O melhor capítulo é, para mim, o da abertura, quando a ex-assistente de um empresário musical se vê numa saia-justa após ter sua cleptomania vergonhosamente flagrada num restaurante. Logo de cara, quando começamos a ler, a impressão que fica é de que será um estudo psicológico (e dos bons!) sobre essa personagem, que teremos um desenrolar dos fatos expostos. Sasha, a personagem em questão, relembra coisas que talvez a levassem a praticar esses pequenos furtos, a vergonha que sente, as conversas com o terapeuta, essas coisas. No capítulo seguinte, somos atirados para um quadro totalmente adverso, o narrador e o tempo parecem outros. E são mesmo.

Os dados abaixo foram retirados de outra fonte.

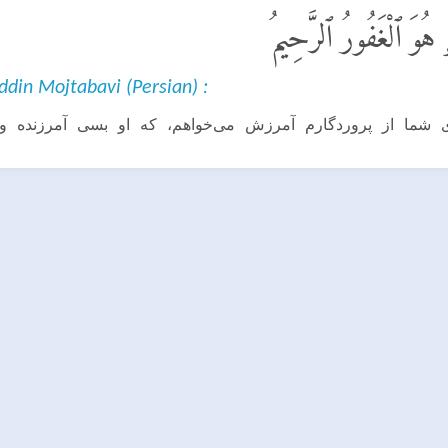
قَالَ سَوْفَ أَسْتَغْفِرُ ل
ddin Mojtabavi (Persian) :
راى شما از پروردگارم آمرزش مى‌خواهم، كه او بسى آمرزند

Outro trecho interessante é quando acompanhamos o tédio de um jornalista, raramente impressionável, que deve entrevistar uma estrela de cinema, a mais popular do mundo, também acometida por um tédio e marasmo gigantesco, cansada de todas as mordomias e da concepção do glamour que os outros fazem dela. A entrevista é incomum, a atriz parece querer desabafar e encontra no repórter uma espécie de confidente para além da vida pública, a confiança aparece, mas logo é dissipada quando o outro também tenta ultrapassar os limites do anônimo/celebridade.

Em quase tudo, a indústria musical e do entretenimento está presente. É difícil se identificar por completo com esses personagens, uma vez que a realidade apresentada é tão díspar da nossa. Claro que anseios e desilusões são comuns nos seres humanos, as causas aqui, porém, parecem muito distantes. A autora, Jennifer Egan, dificilmente irá obter do leitor comum algum tipo de empatia por Sasha, Jules Jones, Bosco ou Bennie, seus personagens centrais. A trama vai circulando por todos eles, numa narração quase labiríntica. No entanto, quando tudo termina, parece não ter nos levado a nada. Talvez seja o tipo de trabalho que demande uma revisão, não é de todo complexo, mas a mensagem que Egan arriscou-se a transmitir não é de fácil digestão. Fica um leve contágio da amargura e da depressão de seus personagens.